Borgo | Crítica
Una mujer en Córcega
Alfonso Albacete | Artista
Alfonso Albacete recuerda que en su casa siempre hubo materiales de pintura y que vio desde pequeño a su madre cultivar su afición entre pinceles y botes de aguarrás. "Vivíamos en Murcia, en una zona de medio monte donde estaba la estación sericícola en que trabajaba mi padre. Allí había bastantes artistas y pintores republicanos como Juan Bonafé, que había pertenecido con Ramón Gaya y Eduardo Vicente a las Misiones Pedagógicas, haciendo copias de las obras maestras españolas para el museo ambulante. Con nueve años empecé a pintar con Bonafé y fue mi arranque artístico".
Albacete (Antequera, Málaga, 1950) es el protagonista de una de las grandes exposiciones de la temporada en Sevilla, Las razones de la pintura, la primera retrospectiva que se le dedica en esta región. El Centro Andaluz de Arte Contemporáneo (CAAC) revisa así la trayectoria de uno de los artistas españoles con mayor proyección internacional, presente en colecciones como las de Pedro Almodóvar, la Casa Blanca y el Mie Prefectural Art Museum (Japón).
"Ingresé en Bellas Artes en Madrid mientras estudiaba arquitectura pero al irme a vivir a Valencia tuve que abandonarla. En Bellas Artes la formación era demasiado clásica y, como ya había estudiado con Bonafé, todo me parecía atrasado, mientras que en arquitectura aprendíamos con Simón Marchán Fiz e Ignacio Gómez de Liaño. Terminé la carrera en 1977 y tuve tiempo de participar en una colectiva de Juana de Aizpuru".

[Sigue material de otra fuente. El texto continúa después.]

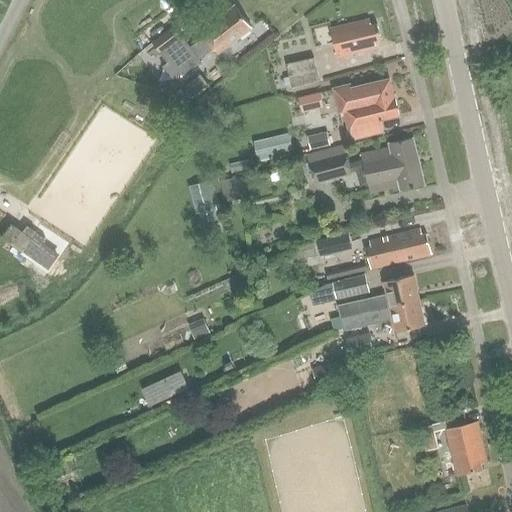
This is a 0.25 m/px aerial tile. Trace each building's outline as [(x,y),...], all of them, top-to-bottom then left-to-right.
[(217,54),(251,29),(234,7),(201,32),(205,37),(213,49),(217,54)] [(376,44),(380,43),(376,26),(372,27),(371,21),(330,31),(337,59),(377,49),(376,44)] [(174,27),(152,43),(160,54),(182,37),(174,27)] [(182,37),(160,54),(168,64),(164,67),(174,81),(200,62),(199,60),(213,49),(205,37),(190,48),(182,37)] [(314,59),(286,65),(291,88),(319,82),(314,59)] [(209,87),(201,76),(185,87),(193,98),(209,87)] [(380,122),(398,117),(394,100),(393,100),(389,81),(350,90),(349,86),(333,90),(339,114),(344,113),(350,140),(383,132),(380,122)] [(310,109),(332,106),(330,90),(307,93),(310,109)] [(210,98),(212,105),(215,107),(220,105),(222,102),(219,94),(216,92),(210,94),(210,98)] [(327,133),(308,137),(311,151),(330,146),(327,133)] [(289,135),(253,143),(258,163),(293,155),(289,135)] [(401,191),(423,186),(412,140),(390,146),(391,150),(362,156),(371,194),(400,187),(401,191)] [(306,156),(313,185),(355,174),(359,189),(367,187),(361,162),(348,165),(344,147),(306,156)] [(230,166),(232,174),(254,169),(252,161),(230,166)] [(238,178),(221,181),(224,202),(242,199),(238,178)] [(11,225),(2,238),(22,252),(31,239),(35,232),(27,227),(23,233),(11,225)] [(370,271),(431,256),(426,235),(422,237),(420,231),(369,243),(370,249),(365,250),(370,271)] [(320,258),(352,250),(349,235),(317,243),(317,245),(297,249),(300,261),(320,257),(320,258)] [(31,239),(22,252),(34,259),(43,246),(31,239)] [(365,264),(328,274),(331,283),(368,273),(365,264)] [(366,276),(333,284),(338,301),(370,293),(366,276)] [(336,307),(340,320),(419,302),(413,277),(383,283),(386,295),(336,307)] [(419,302),(340,320),(342,331),(392,320),(395,334),(425,327),(419,302)] [(210,334),(203,319),(188,325),(195,340),(210,334)] [(369,334),(346,340),(350,357),(373,351),(369,334)] [(188,388),(181,373),(143,390),(150,406),(188,388)] [(446,431),(458,477),(482,471),(481,465),(487,463),(478,423),(446,431)] [(426,454),(438,451),(434,433),(447,430),(446,424),(420,429),(426,454)]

La tendencia general es clasificar a Albacete en la generación de artistas españoles que innovaron la práctica de la pintura en los años 70, a lo que él a veces se resiste. "Hicieron un grupo con nosotros, Manolo Quejido, Guillermo Pérez Villalta, Chema Cobo... Pienso que más que las similitudes nos juntaron las exposiciones colectivas en que participamos. Cada uno de nosotros había llevado una trayectoria muy individual pero leíamos cosas similares (Fromm, Benjamin...), como he podido recordar gracias a los diarios de los años 70 de Gómez de Liaño, libro que recomiendo encarecidamente".
La muestra del CAAC, que ha comisariado Mariano Navarro, uno de los mejores conocedores de su pintura, recorre cuatro décadas de trayectoria en una doble lectura: temática -con seis salas en el Claustrón Sur- y cronológica -diez cuadros en el pasillo central que muestran cómo ha dialogado con la obra de otros pintores como José de Ribera, Cézanne o Jasper Johns-. Sorprenden los vínculos que mantienen lienzos esenciales de finales de los 70 con otros pintados en las dos últimas décadas. Se arranca cronológicamente en 1979 con dos obras de la exposición celebrada en la galería Egam de Madrid con la que irrumpió en el panorama artístico: En el estudio, que daba título a aquella muestra, y Lápices. Ambas expresan el impacto en su obra del expresionismo abstracto americano.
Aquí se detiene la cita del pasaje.